[PAGE TEXT — start]

Coleophora maritimella

Scientific classification
- Kingdom: Animalia
- Phylum: Arthropoda
- Class: Insecta
- Order: Lepidoptera
- Family: Coleophoridae
- Genus: Coleophora
- Species: C. maritimella
- Binomial name: Coleophora maritimella Newman, 1873
- Synonyms: Coleophora obtusella Stainton, 1874;

= Coleophora maritimella =

- Authority: Newman, 1873
- Synonyms: Coleophora obtusella Stainton, 1874

Species of moth

Coleophora maritimella is a moth of the family Coleophoridae found in Africa and Europe.

==Description==
The wingspan is 9–11 mm. Head whitish-brown. Antennae white, ringed with fuscous. Forewings light brownish, with a few darker scales; costa whitish from base to 2/3; veins indistinctly marked with whitish lines. Hindwings grey. Only reliably identified by dissection and microscopic examination of the genitalia.

[PAGE TEXT — finish]
[GIVEN DATA — start]

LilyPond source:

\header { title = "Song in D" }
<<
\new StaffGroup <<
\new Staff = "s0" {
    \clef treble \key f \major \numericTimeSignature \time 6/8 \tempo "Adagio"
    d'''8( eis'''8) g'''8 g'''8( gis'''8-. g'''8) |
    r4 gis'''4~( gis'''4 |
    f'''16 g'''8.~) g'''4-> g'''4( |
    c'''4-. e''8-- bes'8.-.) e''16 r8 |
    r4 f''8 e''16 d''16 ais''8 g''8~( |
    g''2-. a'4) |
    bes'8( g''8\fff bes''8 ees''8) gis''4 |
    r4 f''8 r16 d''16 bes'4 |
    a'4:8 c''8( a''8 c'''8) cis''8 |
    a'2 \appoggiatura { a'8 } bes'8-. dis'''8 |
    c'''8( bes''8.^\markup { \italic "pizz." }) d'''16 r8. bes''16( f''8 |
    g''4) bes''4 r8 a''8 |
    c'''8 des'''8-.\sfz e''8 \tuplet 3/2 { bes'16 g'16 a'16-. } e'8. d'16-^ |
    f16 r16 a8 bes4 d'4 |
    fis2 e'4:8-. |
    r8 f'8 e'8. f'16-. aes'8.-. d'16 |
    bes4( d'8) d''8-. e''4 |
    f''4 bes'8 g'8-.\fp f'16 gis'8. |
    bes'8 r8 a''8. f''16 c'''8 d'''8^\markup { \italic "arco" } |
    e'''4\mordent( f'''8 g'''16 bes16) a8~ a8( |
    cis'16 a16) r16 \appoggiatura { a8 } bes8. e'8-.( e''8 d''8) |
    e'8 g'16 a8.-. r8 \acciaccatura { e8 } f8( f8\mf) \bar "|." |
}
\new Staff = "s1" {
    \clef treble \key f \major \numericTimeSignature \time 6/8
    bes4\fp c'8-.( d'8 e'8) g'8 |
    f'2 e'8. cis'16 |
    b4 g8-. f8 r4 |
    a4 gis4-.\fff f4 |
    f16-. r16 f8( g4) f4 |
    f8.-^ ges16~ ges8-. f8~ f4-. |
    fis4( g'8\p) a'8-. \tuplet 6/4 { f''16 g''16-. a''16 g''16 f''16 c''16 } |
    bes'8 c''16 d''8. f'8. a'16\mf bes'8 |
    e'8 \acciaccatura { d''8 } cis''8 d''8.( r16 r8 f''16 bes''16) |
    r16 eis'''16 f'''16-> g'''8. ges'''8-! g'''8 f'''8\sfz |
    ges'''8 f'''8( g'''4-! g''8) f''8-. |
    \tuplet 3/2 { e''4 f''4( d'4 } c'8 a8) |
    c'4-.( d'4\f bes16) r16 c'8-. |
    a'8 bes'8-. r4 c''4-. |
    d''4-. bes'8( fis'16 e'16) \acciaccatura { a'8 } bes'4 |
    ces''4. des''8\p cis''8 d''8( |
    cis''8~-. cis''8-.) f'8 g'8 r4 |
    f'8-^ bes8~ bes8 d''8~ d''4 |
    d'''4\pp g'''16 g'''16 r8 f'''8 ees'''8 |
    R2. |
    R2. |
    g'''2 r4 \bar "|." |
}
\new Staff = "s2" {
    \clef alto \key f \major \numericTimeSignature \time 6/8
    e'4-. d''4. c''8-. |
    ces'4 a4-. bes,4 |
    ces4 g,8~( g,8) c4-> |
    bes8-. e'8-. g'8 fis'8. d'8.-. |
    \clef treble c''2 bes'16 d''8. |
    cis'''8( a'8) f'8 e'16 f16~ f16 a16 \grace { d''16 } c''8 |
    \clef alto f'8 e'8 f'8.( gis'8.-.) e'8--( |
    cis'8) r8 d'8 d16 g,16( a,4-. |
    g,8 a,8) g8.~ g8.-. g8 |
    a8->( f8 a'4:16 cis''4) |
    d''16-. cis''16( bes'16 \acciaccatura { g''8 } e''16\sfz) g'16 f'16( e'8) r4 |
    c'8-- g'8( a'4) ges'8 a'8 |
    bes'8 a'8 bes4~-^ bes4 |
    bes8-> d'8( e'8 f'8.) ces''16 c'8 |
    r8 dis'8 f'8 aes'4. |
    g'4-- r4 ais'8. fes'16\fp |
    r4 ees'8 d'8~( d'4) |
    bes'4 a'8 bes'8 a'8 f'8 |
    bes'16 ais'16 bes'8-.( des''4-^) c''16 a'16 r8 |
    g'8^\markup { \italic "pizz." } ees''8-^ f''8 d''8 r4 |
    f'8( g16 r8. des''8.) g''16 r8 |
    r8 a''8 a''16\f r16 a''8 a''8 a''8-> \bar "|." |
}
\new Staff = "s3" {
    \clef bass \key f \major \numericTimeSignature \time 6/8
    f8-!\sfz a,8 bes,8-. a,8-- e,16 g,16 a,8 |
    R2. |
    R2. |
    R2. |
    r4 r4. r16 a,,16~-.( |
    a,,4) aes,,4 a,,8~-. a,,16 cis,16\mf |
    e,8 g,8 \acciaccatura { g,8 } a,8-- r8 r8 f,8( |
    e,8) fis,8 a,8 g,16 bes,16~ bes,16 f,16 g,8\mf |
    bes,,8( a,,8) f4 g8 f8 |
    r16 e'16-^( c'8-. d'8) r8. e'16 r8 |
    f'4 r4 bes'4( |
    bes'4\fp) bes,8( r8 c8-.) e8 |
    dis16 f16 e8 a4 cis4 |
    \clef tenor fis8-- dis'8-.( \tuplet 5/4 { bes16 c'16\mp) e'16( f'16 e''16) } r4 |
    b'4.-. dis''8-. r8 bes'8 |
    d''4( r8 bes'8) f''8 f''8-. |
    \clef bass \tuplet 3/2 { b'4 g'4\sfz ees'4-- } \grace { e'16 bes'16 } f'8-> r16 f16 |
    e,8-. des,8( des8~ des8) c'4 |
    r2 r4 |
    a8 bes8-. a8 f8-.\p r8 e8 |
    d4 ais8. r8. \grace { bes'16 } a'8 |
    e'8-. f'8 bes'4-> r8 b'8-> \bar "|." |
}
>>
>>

[GIVEN DATA — finish]

_QUESTIONS TO ANSWER:_
1. Answer these questions from the Coleophora maritimella article.
(a) Which family does the moth belong to?
(b) What is its wingspan?
(c) Who is given as the authority for the name, and in what year?
2. In the Coleophora maritimella article, recast the paragraph beginning "The wingspan is 9–11 mm" as a bulleted list that keeps its main facts.
3. Pick up the Coleophora maritimella article after its final sentence and continue it.

_ANSWERS BY TASK:_
1.
(a) Coleophoridae
(b) 9–11 mm
(c) Newman, 1873

2.
- Wingspan: 9–11 mm
- Head: whitish-brown
- Antennae: white, ringed with fuscous
- Forewings: light brownish with a few darker scales; costa whitish from base to 2/3; veins indistinctly marked with whitish lines
- Hindwings: grey
- Identification: reliable only through dissection and microscopic examination of the genitalia

3.
external image

Adults are on wing from late June to early August.

The larvae feed on the seedheads of sea rush (Juncus maritimus) and sharp-pointed rush (Juncus acutus). Larvae can be found from September to May. Pupation takes place in May and June on a plant stem.

==Distribution==
The moth is found in Tunisia, Ireland, Great Britain, the Netherlands, Germany, Denmark, Sweden, France, Spain, Portugal, Italy, Sardinia, Sicily, Croatia, Albania, Greece, Bulgaria, Crete and Cyprus.